Tuesday, August 11, 2015

The machine apocalypse, oddly.

According to computer scientist Donald Knuth, "artificial intelligence has by now succeeded in doing essentially everything that requires 'thinking' but has failed to do most of what people and animals do 'without thinking'; that somehow is much harder." It has come to the point machines are reaching new heights in reasoning, but can not temper their intelligence in any natural manner. It is possible to program a computer to play chess, but impossible to teach it the empathy to let a small child win once in a while to keep them interested.

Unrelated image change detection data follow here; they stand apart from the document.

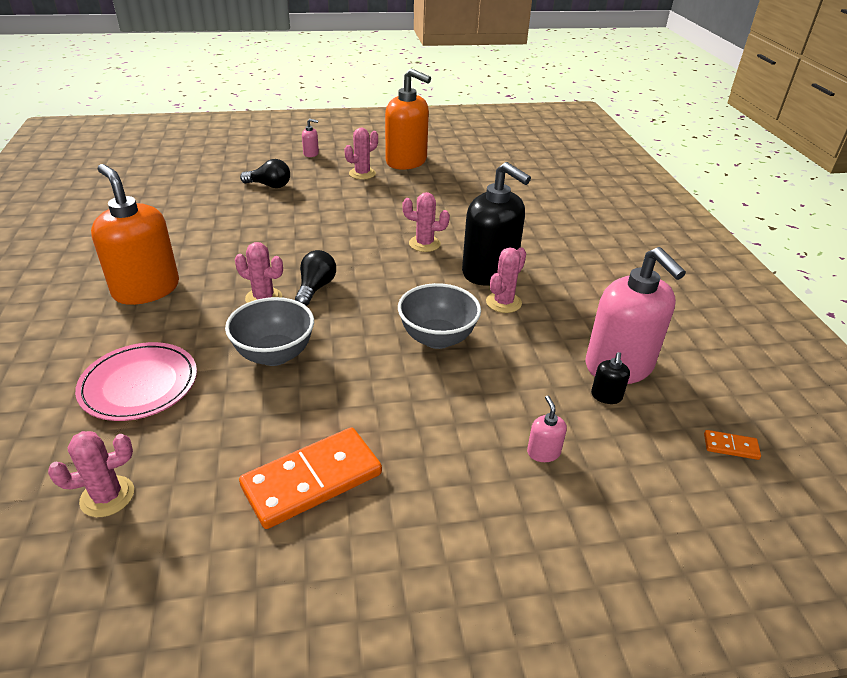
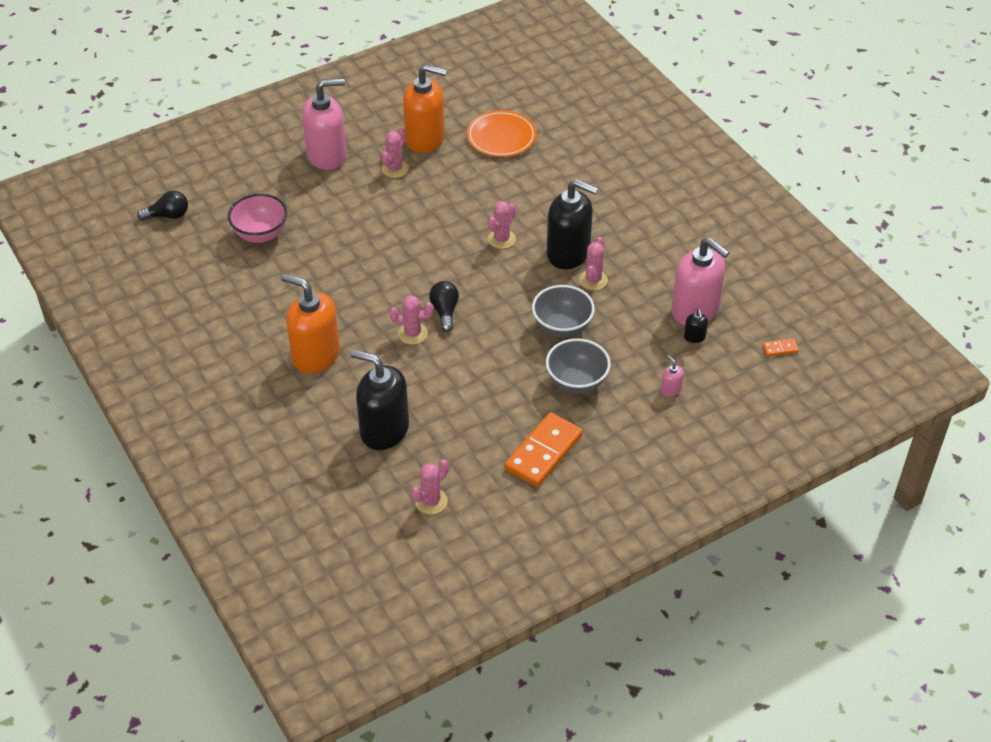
camera: 20 degrees left, 10 degrees up
(139, 385) = (384, 430): pink plate -> black soap dispenser
(200, 188) = (260, 234): none -> pink bowl
(269, 185) = (321, 211): black light bulb -> black light bulb (168, 215)
(274, 354) = (457, 378): grey bowl -> grey bowl (576, 382)
(311, 154) = (327, 155): pink soap dispenser -> pink soap dispenser, size x2.50
(424, 244) = (501, 239): pink cactus -> pink cactus turned 45 degrees counterclockwise
(478, 174) = (501, 137): none -> orange plate

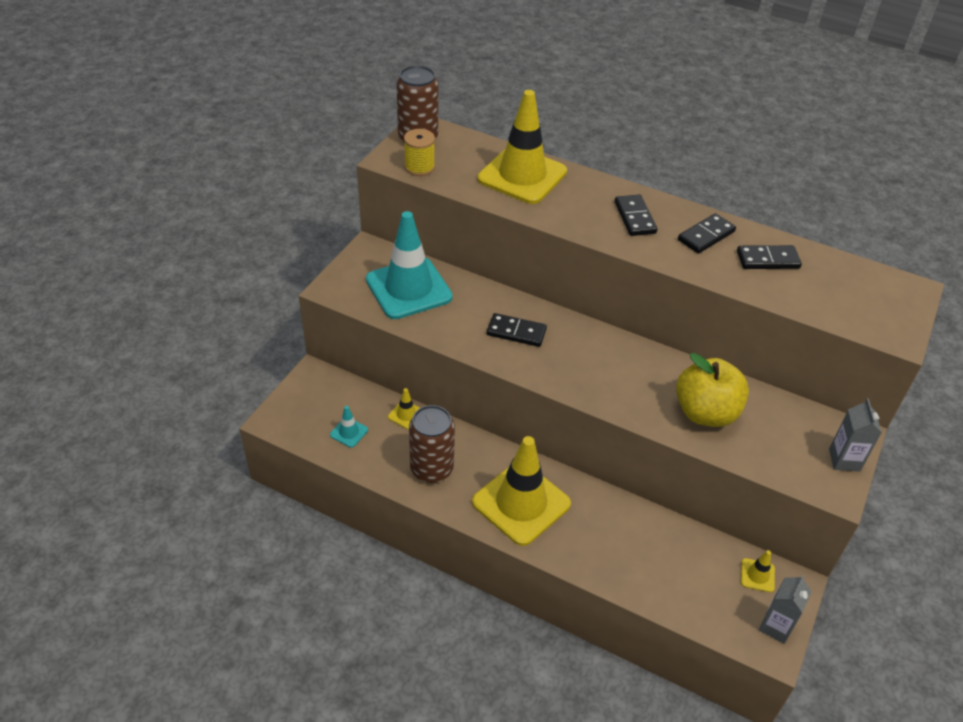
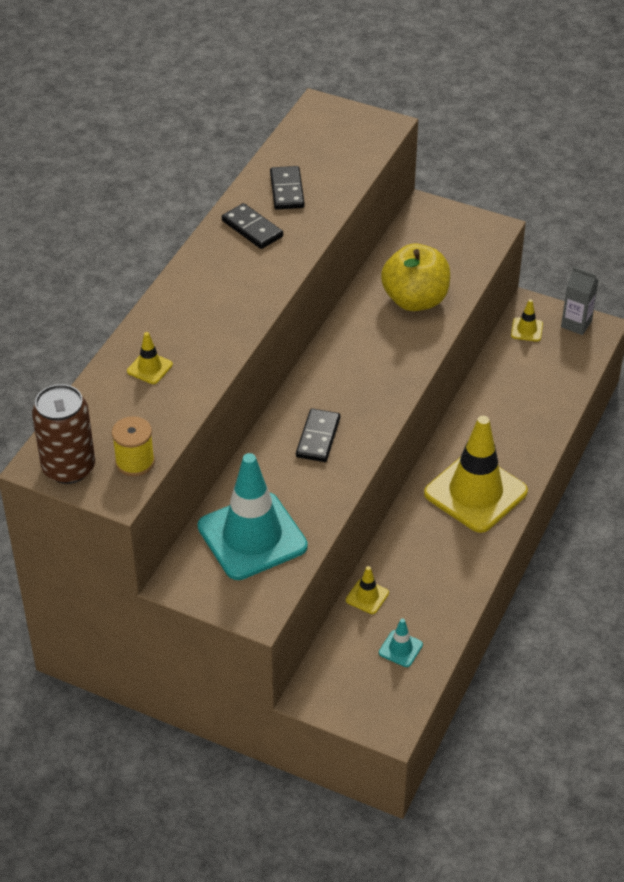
camera: 90 degrees left, 0 degrees up
(431, 469) = (442, 568): brown can -> none
(522, 175) = (149, 368): yellow traffic cone -> yellow traffic cone, size x0.41
(634, 217) = (225, 279): black domino -> none
(844, 460) = (457, 219): grey carton -> none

When I need to go somewhere, and need directions I just ask my phone. "Hey, Siri, how do I get to the North Market on foot?" Siri tells me. Step, by step. Siri knows how to get me almost anywhere. But, has no clue that I can get out of the building. Most people might say, "go to the stop sign, and head west."

Computers, robots, and their controls are insinuating themselves into every aspect of our lives. We read on screens that get the text from cloud services, transmitted via towers controlled by a network of computers.

Traffic patterns are regulated by algorithms designed to keep things flowing smoothly, and cameras record the results, which are stored on and analyzed by a machine. It would be almost impossible to list the many ways and places technology shapes and controls our lives. It would be equally futile to claim we don't benefit immeasurably from the help.

It becomes increasingly obvious that we are more reliant on the convenience of our electronic servants daily. They assume more control, and more responsibility for our every day successes and accomplishment. But, things are not always fool proof, either. Anybody who has spent hours working on a document, presentation, or spreadsheet only to lose it, whether from computer crash, misplaced file, or programming "bug" can tell you about the frustration involved in digital manifestations.

It is impossible for even the best programmers to account for every possibility.  One doomsday scenario from Nick Bostrom in "Superintelligence, Paths, Dangers, Stategies." imagine a computer instructed to maximize the production of paper clips. As the machine interprets the instructions it may not be able to make the assumptions that come from years of evolutionary reliance on restraint. In it's quest to complete the program it would eventually convert all of the Earth's resources into office supplies.

Yes, that is an extreme example, but not impossible. And it is only one of many potential catastrophes. And if we know anything about mathematics it is that anything that carries a statistical probability, no matter how minute, that doesn't diminish over time will eventually happen. When the rapid escalation of technological innovation, and our reliance on technology is added, the probability increases.

In future posts we will cover all sorts of potential calamities. There are millions, and it will make a great movie, don't you think?